As the creaky train creeps towards the russian border, a group of us wonder how to handle the upcoming stop. Its 6 hours just south of siberia in winter, waiting for russian border patrol to properly inspect the train, switch it to russian tracks, and drink a fifth or two of vodka for good measure. We could stay on the train, drinking heavily while staring into the vacant eyes of permafrost locals, only to have to leave the train to use the bathroom because they lock them all during the delay. Or, we could head into the station, bundled up beyond belief, and peruse the fine displays of glass figurines, which if bought, have 10 days of life in them as they could never survive the transsiberian in the first place.

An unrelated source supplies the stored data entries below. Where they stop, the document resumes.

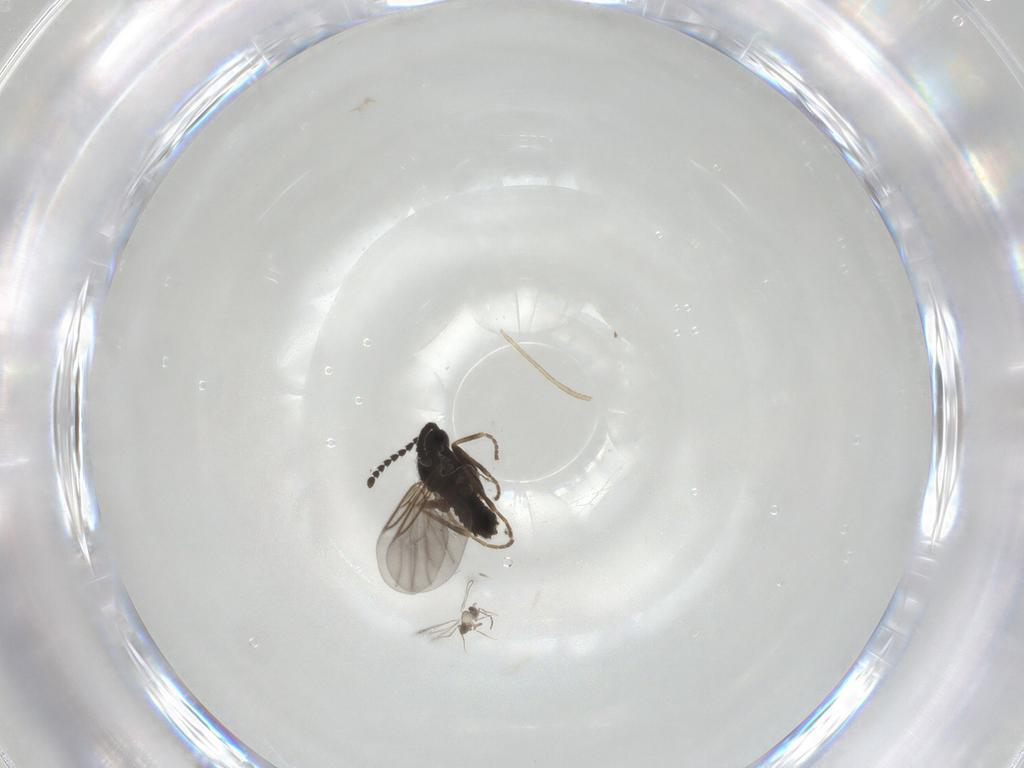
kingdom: Animalia
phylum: Arthropoda
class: Insecta
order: Diptera
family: Scatopsidae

The station is chosen for its bathroom, once it is established we can drink anywhere. Sitting around an iron grate mall table, passing stories and shots, we discuss where we are coming from and where we are going. My bunkmate is an 18 year old british girl, heading home the interesting way from a vacation in china with some friends…they all decided to fly home. She wanted to stop in Mongolia, as many do, but didn’t, as many don’t. So a quick 7-10 day ride home is her agenda. Her iphone and constant check of messages tells me that her family is interested in her whereabouts, but her frame of mind is to find a group like us and relax. Along with Liz, the Brit, are 3 Aussies halfway through a yearlong world tour, a polish couple on the leg back of their honeymoon, and myself, not really sure where I’m going, I just know it is west of here.

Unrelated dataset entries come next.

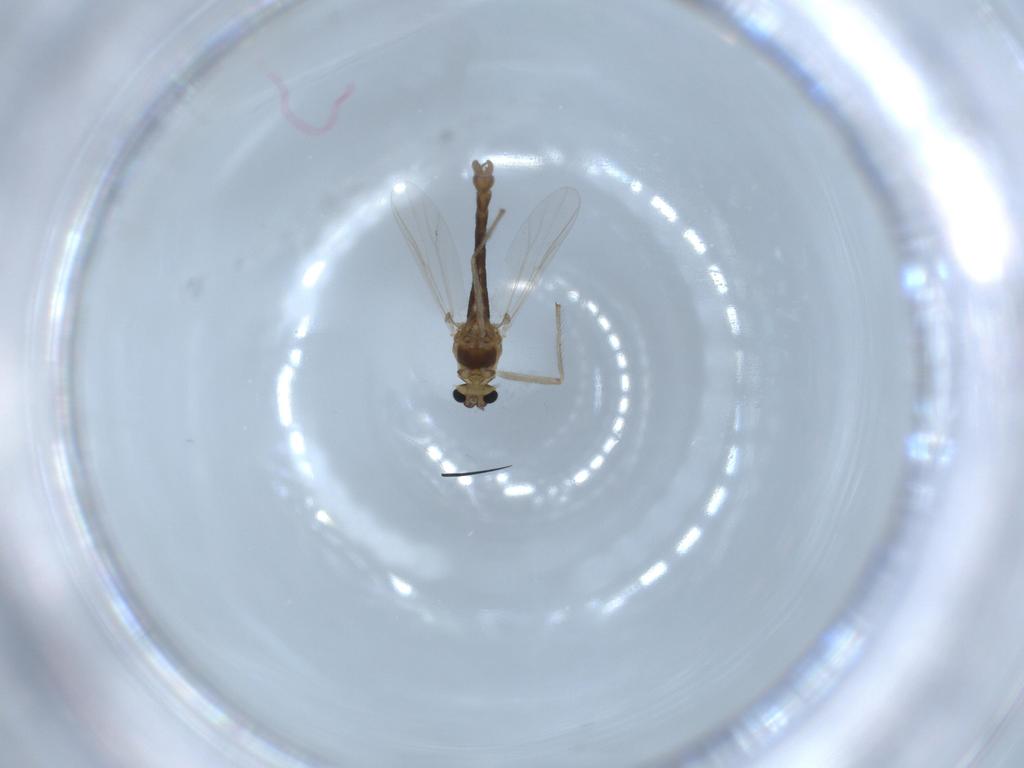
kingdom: Animalia
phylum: Arthropoda
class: Insecta
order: Diptera
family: Chironomidae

The train should sound and doesn’t.  I have to watch other people to see if it is time to go.  A few russians begin packing up so I stock up on beer and vodka.  Everything around us is desolate.  It has been since we left Ulaanbataar, and I guess before that as well.  Mongolia seemed like another whole trip.  Some were just going to and from home, but many came from different places, physically and mentally.  It was an adventurous crowd, exploring. Now there is still a bit of adventure in the foreigners I see, but there is a strong sense of commute.  I picture mixed asians in toyota corollas on their way home from their job in the valley back to south LA, probably should listen to music to make the ride go more smoothly but just want to keep quiet after a long day.  That is, except these people are traveling for days.  From entering russia through mongolia, it will be 5 or so days on a train before western russia and moscow.  People have their lives on them.  Some ride the whole distance, but many stop along the way.

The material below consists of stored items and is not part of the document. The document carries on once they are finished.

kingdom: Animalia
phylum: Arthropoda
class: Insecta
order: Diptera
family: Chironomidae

Chinese people are generally not very dark, some are though that is because they have mongolian blood in them.  Mongolians are round.  Their faces and waists, barrel chests and broad shoulders. Russians you have seen.  Kinda.  Russians don’t all look like women’s tennis players, vladimir putin and old tiny short pudgy men and their similar babushkas.  Many are a mix of the chinese, mongolian, ad uzbek/kazhak central asian sort.  They have a name:  _____, and in Siberia, they almost seem to outnumber the light skinned russians.  This is most of my train to siberia.  Quiet, except for the children, which seem to outnumber the trees in the endless forests out the windows on both sides.  They wait and wait for their destination, their commute home having only begun.  Food is a time to let go a bit, laughing and talking.  They eat what I will soon know well.  Sausage and bread.  Big hunking links and long thick bread sticks.